By the end of Megawati's first year in office, outright violence had lessened considerably, possibly because her good relations with the military stopped it from helping to stir up destabilizing ethnic chaos. Wahid had been known for his conciliatory approach towards rebellious East Timor and Aceh, and for weakening the role of the military in decisionmaking. During his administration, however, ethnic violence continued to spiral out of control, particularly in the Malaku Islands and Kalimantan, and the Aceh conflict was far from being resolved. Some observers believe that these flashpoints were used by the military to provide a pretext for getting rid of Wahid and replacing him with the more pro-military, nationalist Megawati.

Megawati has been unenthusiastic about East Timor's independence and reluctant to hold the Indonesian military accountable for human rights abuses committed there, implying that she would have handled the situation differently than did Habibie and Wahid.
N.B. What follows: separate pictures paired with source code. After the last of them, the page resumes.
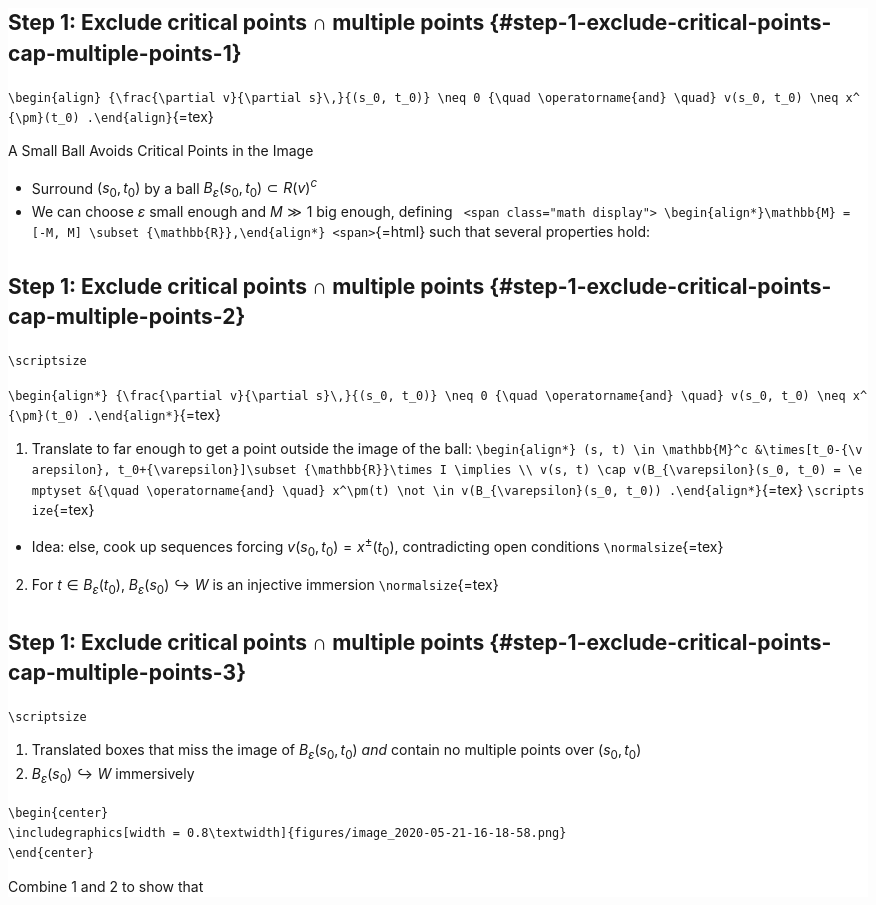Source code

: Step 1: Exclude critical points $\cap$ multiple points {#step-1-exclude-critical-points-cap-multiple-points-1}
------------------------------------------------------

`\begin{align}
{\frac{\partial v}{\partial s}\,}{(s_0, t_0)} \neq 0 {\quad \operatorname{and} \quad} v(s_0, t_0) \neq x^{\pm}(t_0)
.\end{align}`{=tex}

A Small Ball Avoids Critical Points in the Image

-   Surround $(s_0, t_0)$ by a ball $B_{\varepsilon}(s_0, t_0) \subset R(v)^c$
-   We can choose ${\varepsilon}$ small enough and $M\gg 1$ big enough, defining `
    <span class="math display">
    \begin{align*}\mathbb{M} = [-M, M] \subset {\mathbb{R}},\end{align*}
    <span>`{=html} such that several properties hold:

Step 1: Exclude critical points $\cap$ multiple points {#step-1-exclude-critical-points-cap-multiple-points-2}
------------------------------------------------------

```{=tex}
\scriptsize
```
`\begin{align*}
{\frac{\partial v}{\partial s}\,}{(s_0, t_0)} \neq 0 {\quad \operatorname{and} \quad} v(s_0, t_0) \neq x^{\pm}(t_0)
.\end{align*}`{=tex}

1.  Translate to far enough to get a point outside the image of the ball: `\begin{align*}
    (s, t) \in \mathbb{M}^c &\times[t_0-{\varepsilon}, t_0+{\varepsilon}]\subset {\mathbb{R}}\times I \implies \\
      v(s, t) \cap v(B_{\varepsilon}(s_0, t_0) = \emptyset &{\quad \operatorname{and} \quad} x^\pm(t) \not \in v(B_{\varepsilon}(s_0, t_0))
      .\end{align*}`{=tex} `\scriptsize`{=tex}

-   Idea: else, cook up sequences forcing $v(s_0, t_0) = x^\pm(t_0)$, contradicting open conditions `\normalsize`{=tex}

2.  For $t \in B_{\varepsilon}(t_0)$, $B_{\varepsilon}(s_0) \hookrightarrow W$ is an injective immersion `\normalsize`{=tex}

Step 1: Exclude critical points $\cap$ multiple points {#step-1-exclude-critical-points-cap-multiple-points-3}
------------------------------------------------------

```{=tex}
\scriptsize
```
1.  Translated boxes that miss the image of $B_{\varepsilon}(s_0, t_0)$ *and* contain no multiple points over $(s_0, t_0)$
2.  $B_{\varepsilon}(s_0) \hookrightarrow W$ immersively

```{=tex}
\begin{center}
\includegraphics[width = 0.8\textwidth]{figures/image_2020-05-21-16-18-58.png} 
\end{center}
```
Combine 1 and 2 to show that
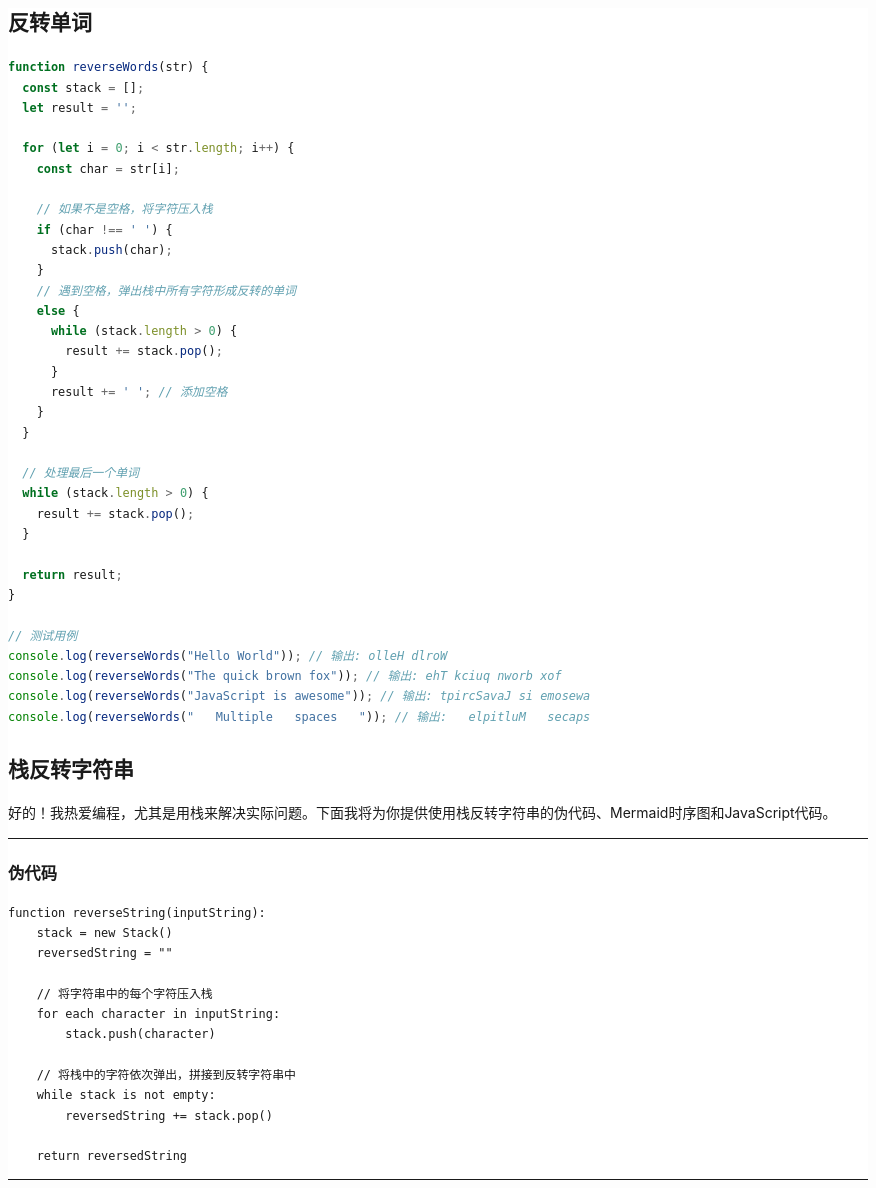## 反转单词

```jsx
function reverseWords(str) {
  const stack = [];
  let result = '';
  
  for (let i = 0; i < str.length; i++) {
    const char = str[i];
    
    // 如果不是空格，将字符压入栈
    if (char !== ' ') {
      stack.push(char);
    }
    // 遇到空格，弹出栈中所有字符形成反转的单词
    else {
      while (stack.length > 0) {
        result += stack.pop();
      }
      result += ' '; // 添加空格
    }
  }
  
  // 处理最后一个单词
  while (stack.length > 0) {
    result += stack.pop();
  }
  
  return result;
}

// 测试用例
console.log(reverseWords("Hello World")); // 输出: olleH dlroW
console.log(reverseWords("The quick brown fox")); // 输出: ehT kciuq nworb xof
console.log(reverseWords("JavaScript is awesome")); // 输出: tpircSavaJ si emosewa
console.log(reverseWords("   Multiple   spaces   ")); // 输出:   elpitluM   secaps
```

## 栈反转字符串

好的！我热爱编程，尤其是用栈来解决实际问题。下面我将为你提供使用栈反转字符串的伪代码、Mermaid时序图和JavaScript代码。

---

### **伪代码**

```
function reverseString(inputString):
    stack = new Stack()
    reversedString = ""

    // 将字符串中的每个字符压入栈
    for each character in inputString:
        stack.push(character)

    // 将栈中的字符依次弹出，拼接到反转字符串中
    while stack is not empty:
        reversedString += stack.pop()

    return reversedString

```

---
Arrests of high-ranking Indonesian military officers, including General Wiranto, for war crimes in East Timor, have not materialized; and Indonesia is seen as protecting them, although lower ranking officers have been put on trial. Human rights trials of officers implicated in the Timor actions were held in Indonesia, but resulted in few conditions and were internationally condemned as a sham. Still, Megawati has had cordial relations with Prime Minister Mari Alkatiri and President Xanano Gusmao, the leaders of the new nation of East Timor; she attended East Timor independence celebrations in May 2002.

The western half of the island of New Guinea, annexed by Indonesia as the province of Irian Jaya during Suharto's rule, was subjected to transmigration, resource extraction, human rights abuse, and pollution. A separatist movement grew there, coming out in the open after the fall of Suharto and encouraged by East Timor's achievement of independence. An important leader of that independence movement, Theys Hiyo Elouy, was killed in 2001; the Indonesian military was suspected in his murder. In early 2002, Megawati's administration offered the province new levels of autonomy including a name change from Irian Jaya to Papua and a greater share of natural resource revenues, but the deal was rejected and independence demands continue.

In a rare public statement, when she was vice president, Megawati made an appeal to rebellious Aceh, the petroleum-producing region in the north of Sumatra, to be patient, pledging that she would honor local concerns in a "motherly" way. She began her term in office with a public apology to Aceh for past human rights abuses, and has offered an autonomy package, including allowing Islamic law in Aceh and letting the province keep a greater share of resource revenues. While Megawati offers incentives for dropping independence demands, Indonesian troop strength has increased in Aceh, with a regional military command reinstated. An internationally monitored peace accord was signed with the Free Aceh Movement in Geneva, Switzerland, on 9 December 2002. The Indonesian military stopped campaigns against the Achenese militants, and a real, if fragile, calm was restored to Aceh. As of early 2003, it remained to be seen whether offers of autonomy and demands for independence can be truly reconciled.